┌──

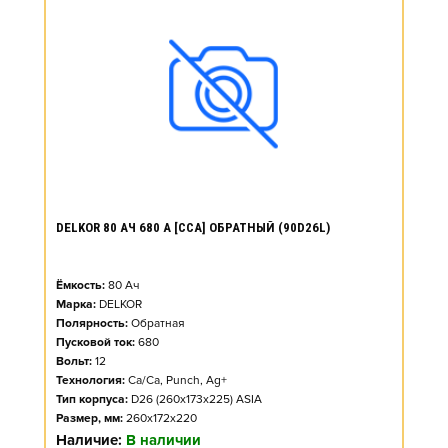
DELKOR 80 АЧ 680 А [CCA] ОБРАТНЫЙ (90D26L)
Ёмкость:
80
Ач
Марка:
DELKOR
Полярность:
Обратная
Пусковой ток:
680
Вольт:
12
Технология:
Ca/Ca, Punch, Ag+
Тип корпуса:
D26 (260x173x225) ASIA
Размер, мм:
260x172x220
Наличие:
В наличии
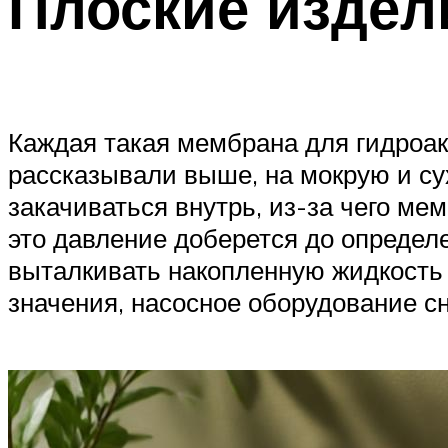
Плоские издел
Каждая такая мембрана для гидроакк
рассказывали выше, на мокрую и су
закачиваться внутрь, из-за чего ме
это давление доберется до определе
выталкивать накопленную жидкость 
значения, насосное оборудование сн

└──

What the exercise asks >>
Return the text read from every row above verbatim, line for line, and leave the pictures out.

Response area >>
DELKOR 80 АЧ 680 А [CCA] ОБРАТНЫЙ (90D26L)
Ёмкость:
80
Ач
Марка:
DELKOR
Полярность:
Обратная
Пусковой ток:
680
Вольт:
12
Технология:
Ca/Ca, Punch, Ag+
Тип корпуса:
D26 (260x173x225) ASIA
Размер, мм:
260x172x220
Наличие:
В наличии
Плоские издел
Каждая такая мембрана для гидроакк
рассказывали выше, на мокрую и су
закачиваться внутрь, из-за чего ме
это давление доберется до определе
выталкивать накопленную жидкость 
значения, насосное оборудование сн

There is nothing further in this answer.